## How to complete this task:
Gather every line from the items below that contains the word "equipo", and copy each of those lines in full. Case counts when matching.

## Data for processing:
+===+
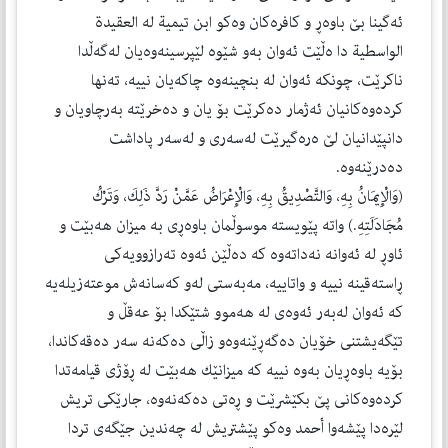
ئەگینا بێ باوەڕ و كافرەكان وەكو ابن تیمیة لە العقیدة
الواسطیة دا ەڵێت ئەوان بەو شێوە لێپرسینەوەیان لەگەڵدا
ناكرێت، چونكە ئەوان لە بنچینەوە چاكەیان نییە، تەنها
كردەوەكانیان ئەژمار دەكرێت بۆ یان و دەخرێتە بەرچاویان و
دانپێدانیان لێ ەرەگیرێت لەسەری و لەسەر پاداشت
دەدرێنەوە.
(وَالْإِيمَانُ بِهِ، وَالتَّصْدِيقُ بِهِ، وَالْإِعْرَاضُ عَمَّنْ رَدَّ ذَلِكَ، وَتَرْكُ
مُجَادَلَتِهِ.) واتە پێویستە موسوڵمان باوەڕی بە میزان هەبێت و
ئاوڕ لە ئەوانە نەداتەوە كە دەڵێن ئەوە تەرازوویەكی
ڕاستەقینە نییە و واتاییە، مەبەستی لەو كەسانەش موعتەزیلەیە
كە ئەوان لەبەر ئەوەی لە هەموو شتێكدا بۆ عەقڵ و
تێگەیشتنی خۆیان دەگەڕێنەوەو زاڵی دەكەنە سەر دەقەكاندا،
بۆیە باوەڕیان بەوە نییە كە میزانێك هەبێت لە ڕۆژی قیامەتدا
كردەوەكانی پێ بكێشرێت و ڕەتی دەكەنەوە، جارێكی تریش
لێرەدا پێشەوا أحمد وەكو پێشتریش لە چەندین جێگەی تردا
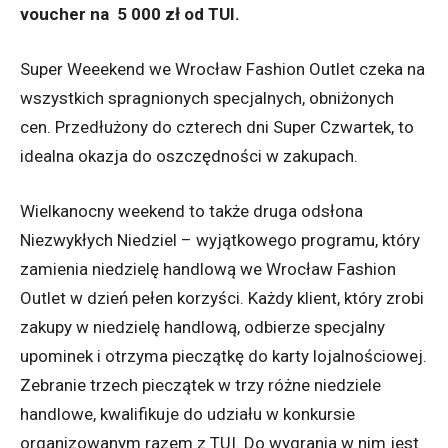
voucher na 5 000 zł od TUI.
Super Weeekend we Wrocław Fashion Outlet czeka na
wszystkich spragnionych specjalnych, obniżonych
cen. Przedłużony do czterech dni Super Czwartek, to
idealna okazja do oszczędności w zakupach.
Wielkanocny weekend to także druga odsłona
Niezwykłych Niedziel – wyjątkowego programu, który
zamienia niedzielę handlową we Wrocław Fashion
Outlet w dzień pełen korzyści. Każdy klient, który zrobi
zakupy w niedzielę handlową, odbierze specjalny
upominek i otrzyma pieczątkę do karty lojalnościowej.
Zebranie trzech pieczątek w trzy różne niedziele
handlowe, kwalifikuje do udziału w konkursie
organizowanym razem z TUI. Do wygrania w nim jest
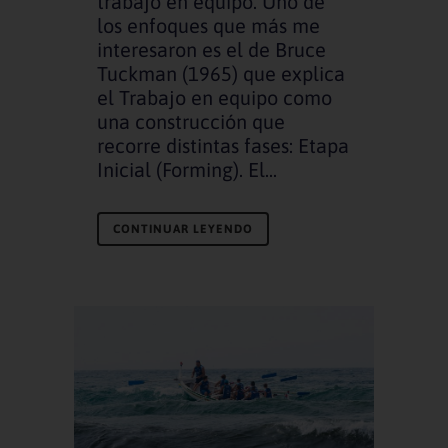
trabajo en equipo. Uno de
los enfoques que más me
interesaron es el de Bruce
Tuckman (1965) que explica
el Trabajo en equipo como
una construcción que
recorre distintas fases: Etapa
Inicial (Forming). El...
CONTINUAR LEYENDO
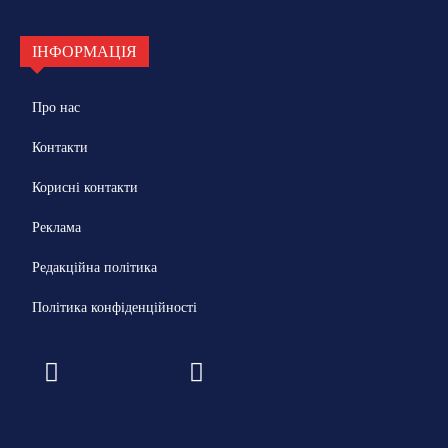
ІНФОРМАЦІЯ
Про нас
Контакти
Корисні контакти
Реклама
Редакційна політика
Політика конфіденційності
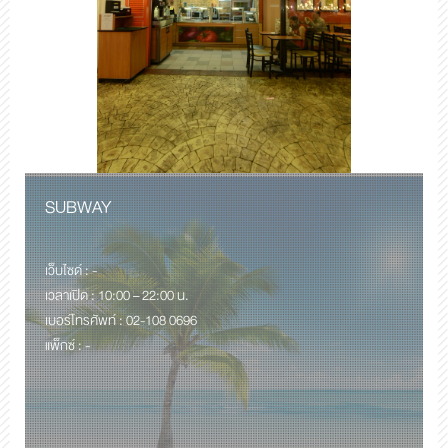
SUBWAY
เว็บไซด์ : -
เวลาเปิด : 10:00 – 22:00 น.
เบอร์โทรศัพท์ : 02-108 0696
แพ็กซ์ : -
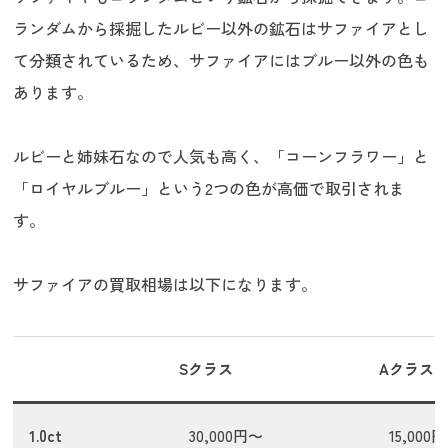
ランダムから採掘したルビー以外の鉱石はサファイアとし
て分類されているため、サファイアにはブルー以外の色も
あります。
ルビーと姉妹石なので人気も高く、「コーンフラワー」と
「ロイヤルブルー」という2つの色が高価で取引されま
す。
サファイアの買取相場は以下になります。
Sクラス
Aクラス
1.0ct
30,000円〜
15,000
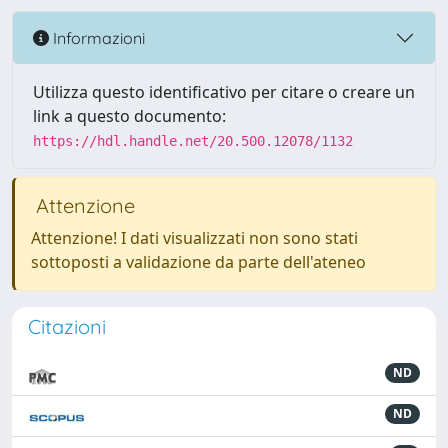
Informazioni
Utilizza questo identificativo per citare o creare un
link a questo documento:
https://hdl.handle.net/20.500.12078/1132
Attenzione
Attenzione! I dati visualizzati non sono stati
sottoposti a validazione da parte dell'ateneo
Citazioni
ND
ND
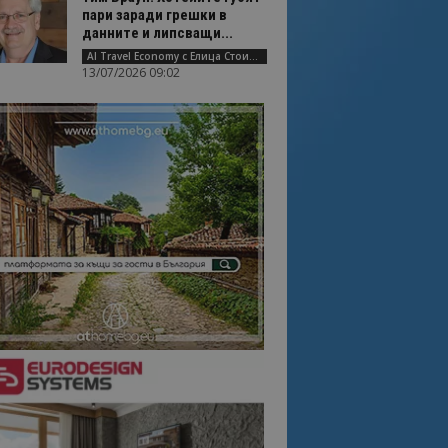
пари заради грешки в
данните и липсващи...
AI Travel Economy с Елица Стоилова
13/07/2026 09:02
+===+
## Answer space:
trabajo en equipo. Uno de
el Trabajo en equipo como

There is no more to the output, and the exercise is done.